Entitlement & Expectations
Complain, complain, complain. Whine, whine, whine.
Don’t we hear enough of this on social media? Why is that?
Don’t we live in an age of abundance? You’re flooded with choices, resources, opportunities, and more, and yet a society has never whined so much as ours.
How do we explain this?
Entitlement is the belief that “one is inherently deserving of privileges or special treatment.”
Do you know what inherently means? It means that something exists as “a permanent, essential, or characteristic attribute.”
People have to come to believe that they deserve privileges and special treatment from others, from society, and from institutions, BECAUSE of a permanent attribute within themselves.
They feel they are entitled to a life of ease and without suffering.
Expectation is the STRONG belief that something WILL happen.
Just the fact that people have so much expectation demonstrates just how easy we’ve got it, and yet, people complain even more.
For example, try to imagine what the average person received from a king during the Middle Ages. Do you think they expected anything more than oppression, taxation, or the confiscation of their property?
Therefore, the fact that we complain as much as we do is the only proof you need that we have it better than any generation or society ever has. Our abundance and luxury has taught us to expect more rather than induce greater thankfulness.
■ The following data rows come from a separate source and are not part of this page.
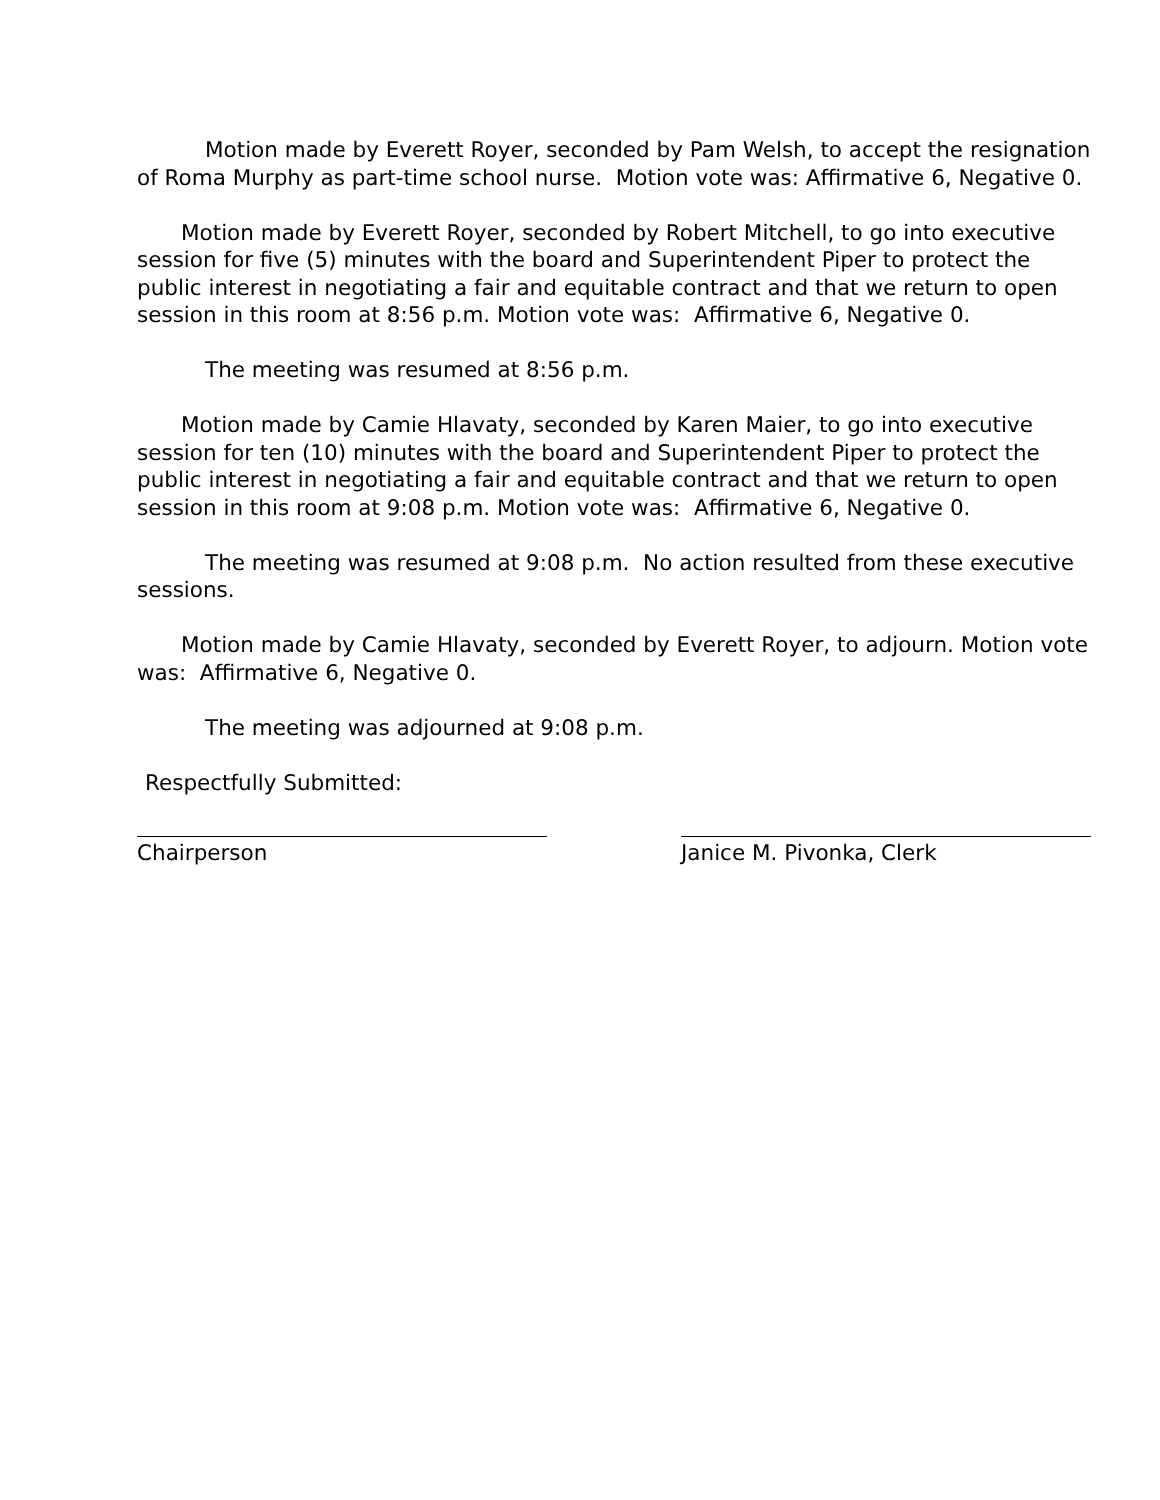Motion made by Everett Royer, seconded by Pam Welsh, to accept the resignation of Roma Murphy as part-time school nurse. Motion vote was: Affirmative 6, Negative 0.
Motion made by Everett Royer, seconded by Robert Mitchell, to go into executive session for five (5) minutes with the board and Superintendent Piper to protect the public interest in negotiating a fair and equitable contract and that we return to open session in this room at 8:56 p.m. Motion vote was: Affirmative 6, Negative 0.
The meeting was resumed at 8:56 p.m.
Motion made by Camie Hlavaty, seconded by Karen Maier, to go into executive session for ten (10) minutes with the board and Superintendent Piper to protect the public interest in negotiating a fair and equitable contract and that we return to open session in this room at 9:08 p.m. Motion vote was: Affirmative 6, Negative 0.
The meeting was resumed at 9:08 p.m. No action resulted from these executive sessions.
Motion made by Camie Hlavaty, seconded by Everett Royer, to adjourn. Motion vote was: Affirmative 6, Negative 0.
The meeting was adjourned at 9:08 p.m.
Respectfully Submitted:
Chairperson Janice M. Pivonka, Clerk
We express more dissatisfaction than we do gratefulness. We’re a nation of brats.
Does that mean we should live without any expectations?
Your expectations should be directed at yourself and not your environment.
Your environment should receive gratitude. Why? Because you’re sustained by it, yet you had nothing to do with it.
But what if your circumstances are bad? Doesn’t matter. Be grateful there are resources you can use to get out of where you are. Your expectations must be focused on you.
The challenge with placing expectations only on yourself is that you can easily let yourself down. So long as you remember that you’re in a process—and no one is perfect—you can continue to move forward.